++++ GIVEN RECORDS ++++

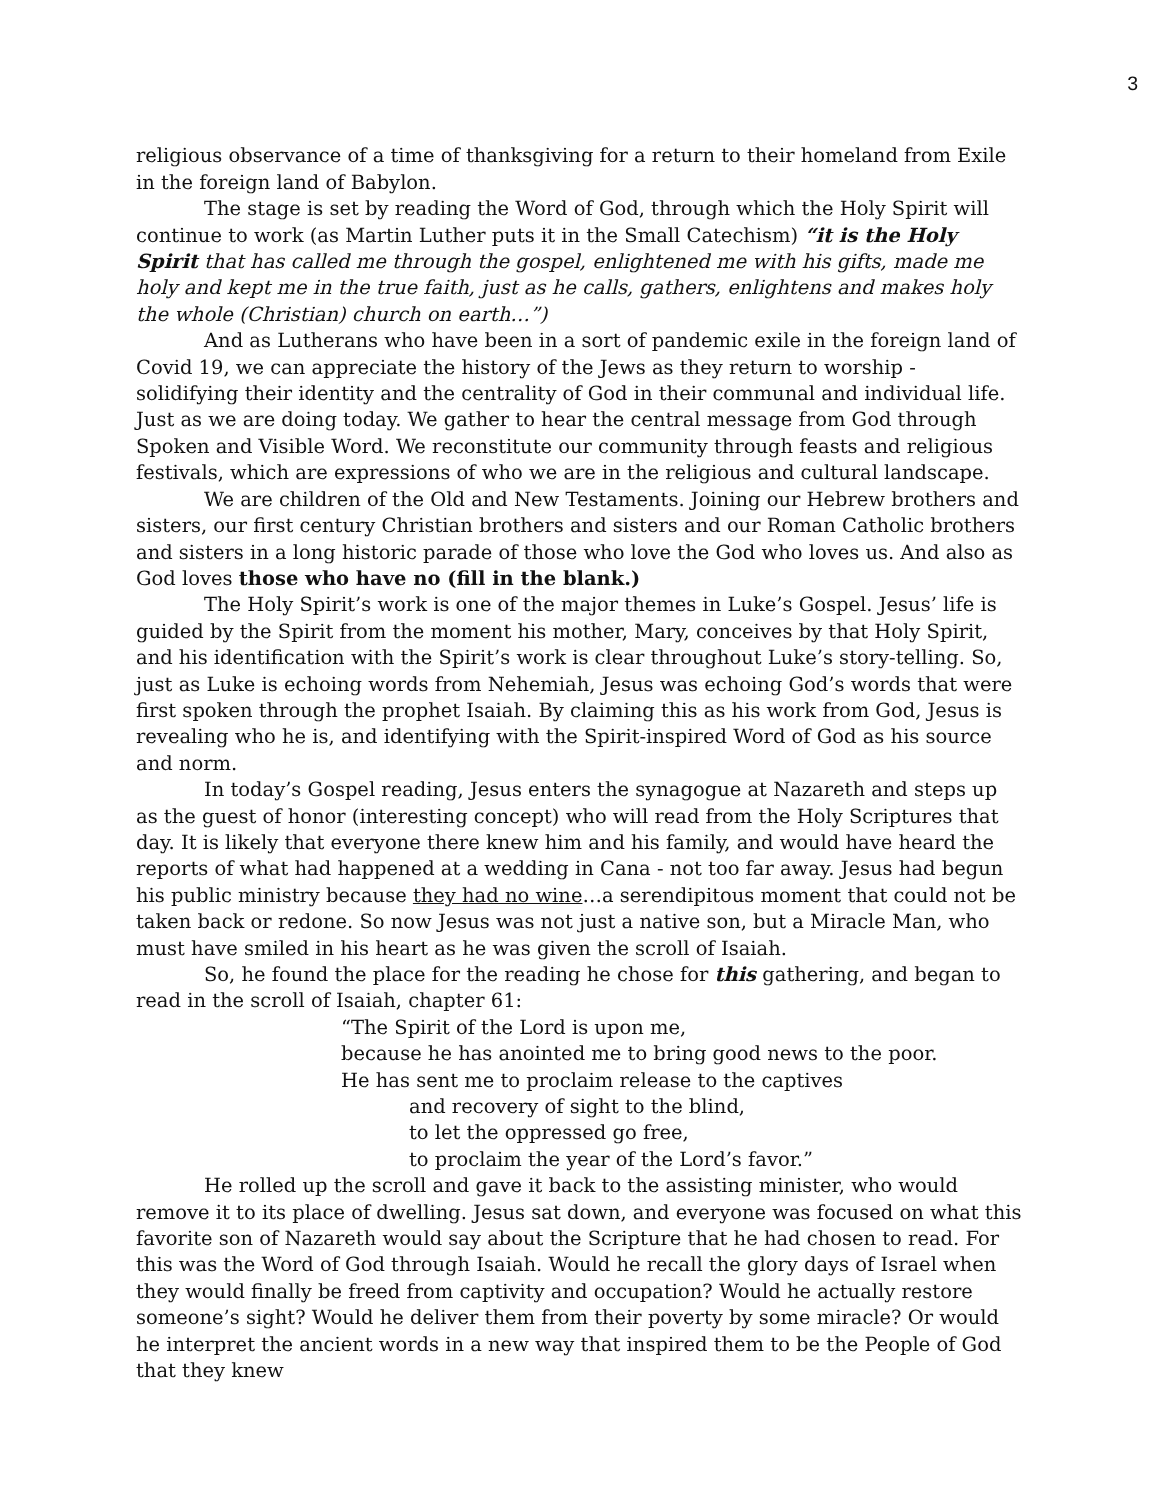3
religious observance of a time of thanksgiving for a return to their homeland from Exile in the foreign land of Babylon.
The stage is set by reading the Word of God, through which the Holy Spirit will continue to work (as Martin Luther puts it in the Small Catechism) “it is the Holy Spirit that has called me through the gospel, enlightened me with his gifts, made me holy and kept me in the true faith, just as he calls, gathers, enlightens and makes holy the whole (Christian) church on earth…”)
And as Lutherans who have been in a sort of pandemic exile in the foreign land of Covid 19, we can appreciate the history of the Jews as they return to worship - solidifying their identity and the centrality of God in their communal and individual life. Just as we are doing today. We gather to hear the central message from God through Spoken and Visible Word. We reconstitute our community through feasts and religious festivals, which are expressions of who we are in the religious and cultural landscape.
We are children of the Old and New Testaments. Joining our Hebrew brothers and sisters, our first century Christian brothers and sisters and our Roman Catholic brothers and sisters in a long historic parade of those who love the God who loves us. And also as God loves those who have no (fill in the blank.)
The Holy Spirit’s work is one of the major themes in Luke’s Gospel. Jesus’ life is guided by the Spirit from the moment his mother, Mary, conceives by that Holy Spirit, and his identification with the Spirit’s work is clear throughout Luke’s story-telling. So, just as Luke is echoing words from Nehemiah, Jesus was echoing God’s words that were first spoken through the prophet Isaiah. By claiming this as his work from God, Jesus is revealing who he is, and identifying with the Spirit-inspired Word of God as his source and norm.
In today’s Gospel reading, Jesus enters the synagogue at Nazareth and steps up as the guest of honor (interesting concept) who will read from the Holy Scriptures that day. It is likely that everyone there knew him and his family, and would have heard the reports of what had happened at a wedding in Cana - not too far away. Jesus had begun his public ministry because they had no wine…a serendipitous moment that could not be taken back or redone. So now Jesus was not just a native son, but a Miracle Man, who must have smiled in his heart as he was given the scroll of Isaiah.
So, he found the place for the reading he chose for this gathering, and began to read in the scroll of Isaiah, chapter 61:
“The Spirit of the Lord is upon me,
because he has anointed me to bring good news to the poor.
He has sent me to proclaim release to the captives
and recovery of sight to the blind,
to let the oppressed go free,
to proclaim the year of the Lord’s favor.”
He rolled up the scroll and gave it back to the assisting minister, who would remove it to its place of dwelling. Jesus sat down, and everyone was focused on what this favorite son of Nazareth would say about the Scripture that he had chosen to read. For this was the Word of God through Isaiah. Would he recall the glory days of Israel when they would finally be freed from captivity and occupation? Would he actually restore someone’s sight? Would he deliver them from their poverty by some miracle? Or would he interpret the ancient words in a new way that inspired them to be the People of God that they knew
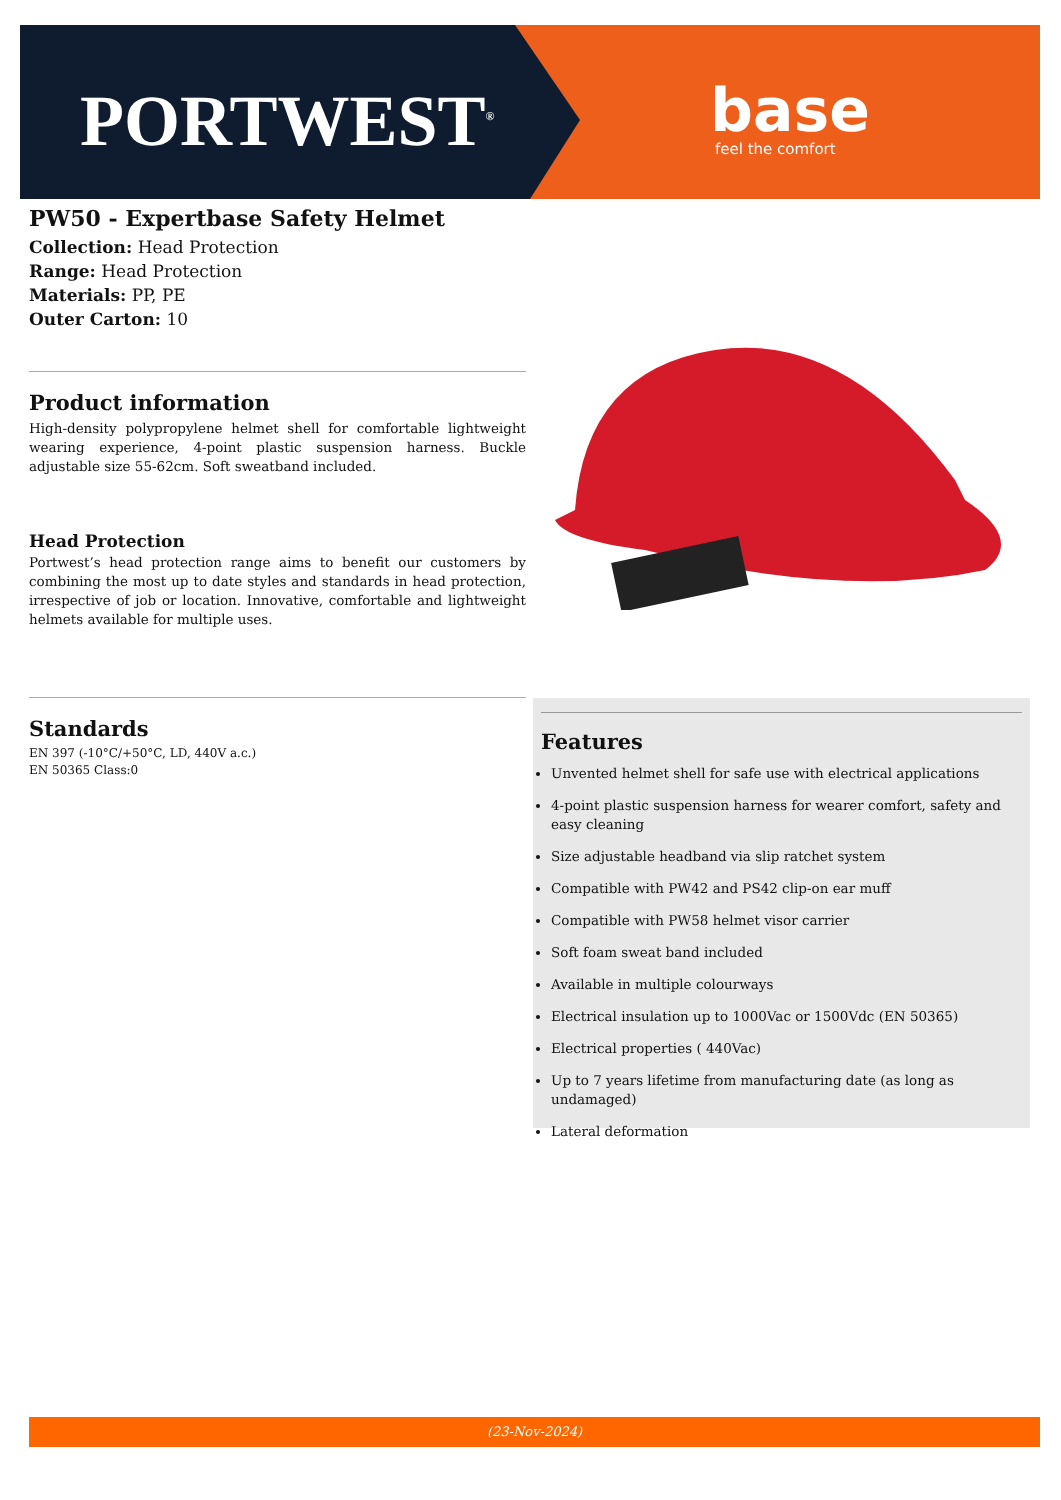PORTWEST<sup>®</sup> base
feel the comfort
PW50 - Expertbase Safety Helmet
Collection: Head Protection
Range: Head Protection
Materials: PP, PE
Outer Carton: 10
Product information
High-density polypropylene helmet shell for comfortable lightweight wearing experience, 4-point plastic suspension harness. Buckle adjustable size 55-62cm. Soft sweatband included.
Head Protection
Portwest’s head protection range aims to benefit our customers by combining the most up to date styles and standards in head protection, irrespective of job or location. Innovative, comfortable and lightweight helmets available for multiple uses.
Standards
EN 397 (-10°C/+50°C, LD, 440V a.c.)
EN 50365 Class:0
Features
Unvented helmet shell for safe use with electrical applications
4-point plastic suspension harness for wearer comfort, safety and easy cleaning
Size adjustable headband via slip ratchet system
Compatible with PW42 and PS42 clip-on ear muff
Compatible with PW58 helmet visor carrier
Soft foam sweat band included
Available in multiple colourways
Electrical insulation up to 1000Vac or 1500Vdc (EN 50365)
Electrical properties ( 440Vac)
Up to 7 years lifetime from manufacturing date (as long as undamaged)
Lateral deformation
(23-Nov-2024)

++++

▶ _WHAT TO DO_:
Look above for the line holding "EN 50365 Class:0", then set down exactly that line and every line after it up to and including the line holding "Available in multiple colourways", with nothing else.

▶ _RESULT_:
EN 50365 Class:0
Features
Unvented helmet shell for safe use with electrical applications
4-point plastic suspension harness for wearer comfort, safety and easy cleaning
Size adjustable headband via slip ratchet system
Compatible with PW42 and PS42 clip-on ear muff
Compatible with PW58 helmet visor carrier
Soft foam sweat band included
Available in multiple colourways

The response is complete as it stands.